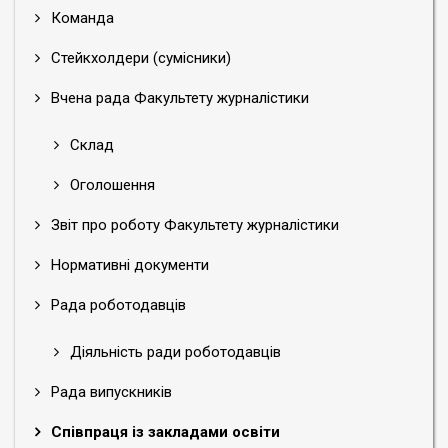
Команда
Стейкхолдери (сумісники)
Вчена рада Факультету журналістики
Склад
Оголошення
Звіт про роботу Факультету журналістики
Нормативні документи
Рада роботодавців
Діяльність ради роботодавців
Рада випускників
Співпраця із закладами освіти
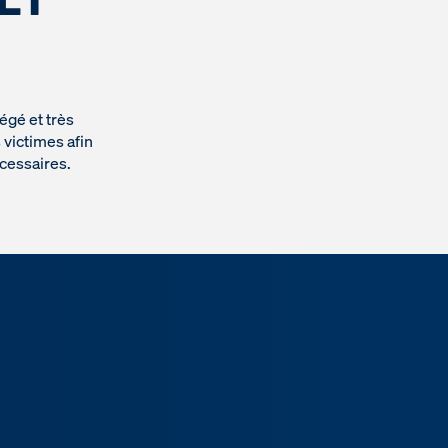
gé et très
 victimes afin
cessaires.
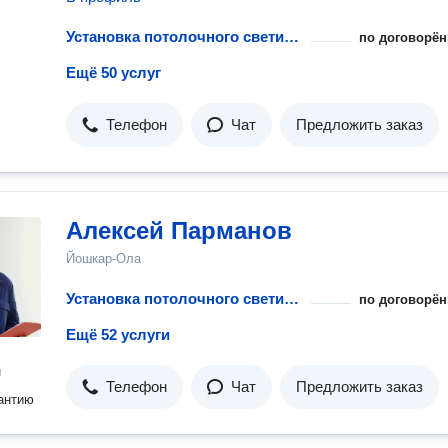
Установка потолочного светильника на планку
по договорён
Ещё 50 услуг
Телефон
Чат
Предложить заказ
Алексей Парманов
Йошкар-Ола
Установка потолочного светильника на планку
по договорён
Ещё 52 услуги
н
Телефон
Чат
Предложить заказ
антию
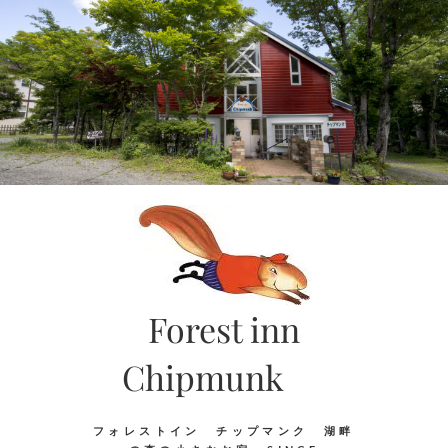
Skip
to
content
Forest inn
Chipmunk
フォレストイン チップマンク 湖畔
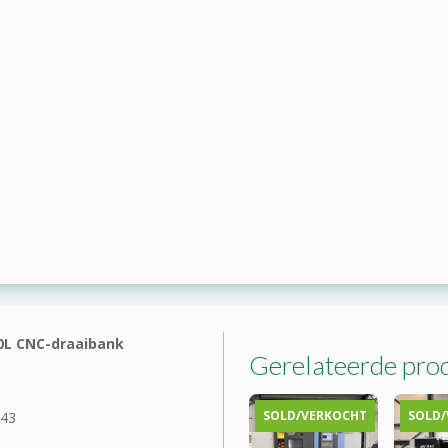
0L CNC-draaibank
Gerelateerde pro
SOLD/VERKOCHT
SOLD/
43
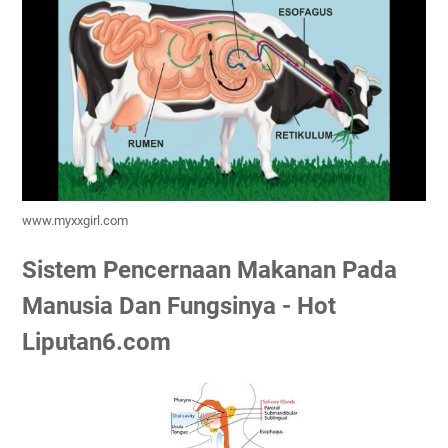
www.myxxgirl.com
Sistem Pencernaan Makanan Pada
Manusia Dan Fungsinya - Hot
Liputan6.com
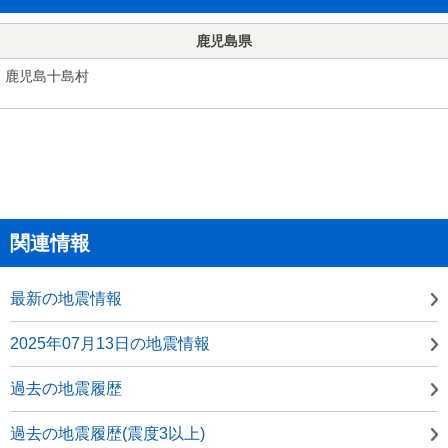
鹿児島県
鹿児島十島村
関連情報
最新の地震情報
2025年07月13日の地震情報
過去の地震履歴
過去の地震履歴(震度3以上)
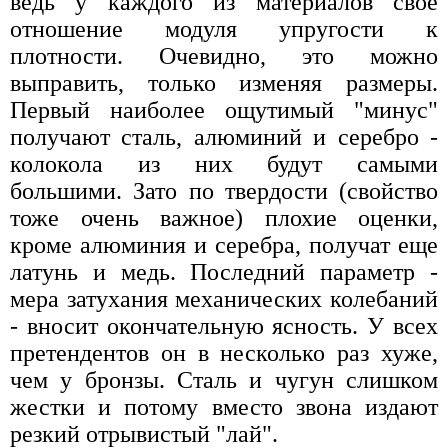
ведь у каждого из материалов свое
отношение модуля упругости к
плотности. Очевидно, это можно
выправить, только изменяя размеры.
Первый наиболее ощутимый "минус"
получают сталь, алюминий и серебро -
колокола из них будут самыми
большими. Зато по твердости (свойство
тоже очень важное) плохие оценки,
кроме алюминия и серебра, получат еще
латунь и медь. Последний параметр -
мера затухания механических колебаний
- вносит окончательную ясность. У всех
претендентов он в несколько раз хуже,
чем у бронзы. Сталь и чугун слишком
жестки и потому вместо звона издают
резкий отрывистый "лай".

(What is being asked): "Gerelateerde pro" marks the last line to keep. Retype every line from the start of the entries through that one, exactly, and drop the pictures.

(Solved exercise):
Команда
Стейкхолдери (сумісники)
Вчена рада Факультету журналістики
Склад
Оголошення
Звіт про роботу Факультету журналістики
Нормативні документи
Рада роботодавців
Діяльність ради роботодавців
Рада випускників
Співпраця із закладами освіти
gé et très
 victimes afin
cessaires.
Установка потолочного светильника на планку
по договорён
Ещё 50 услуг
Телефон
Чат
Предложить заказ
Алексей Парманов
Йошкар-Ола
Установка потолочного светильника на планку
по договорён
Ещё 52 услуги
н
Телефон
Чат
Предложить заказ
антию
Skip
to
content
Forest inn
Chipmunk
フォレストイン チップマンク 湖畔
0L CNC-draaibank
Gerelateerde pro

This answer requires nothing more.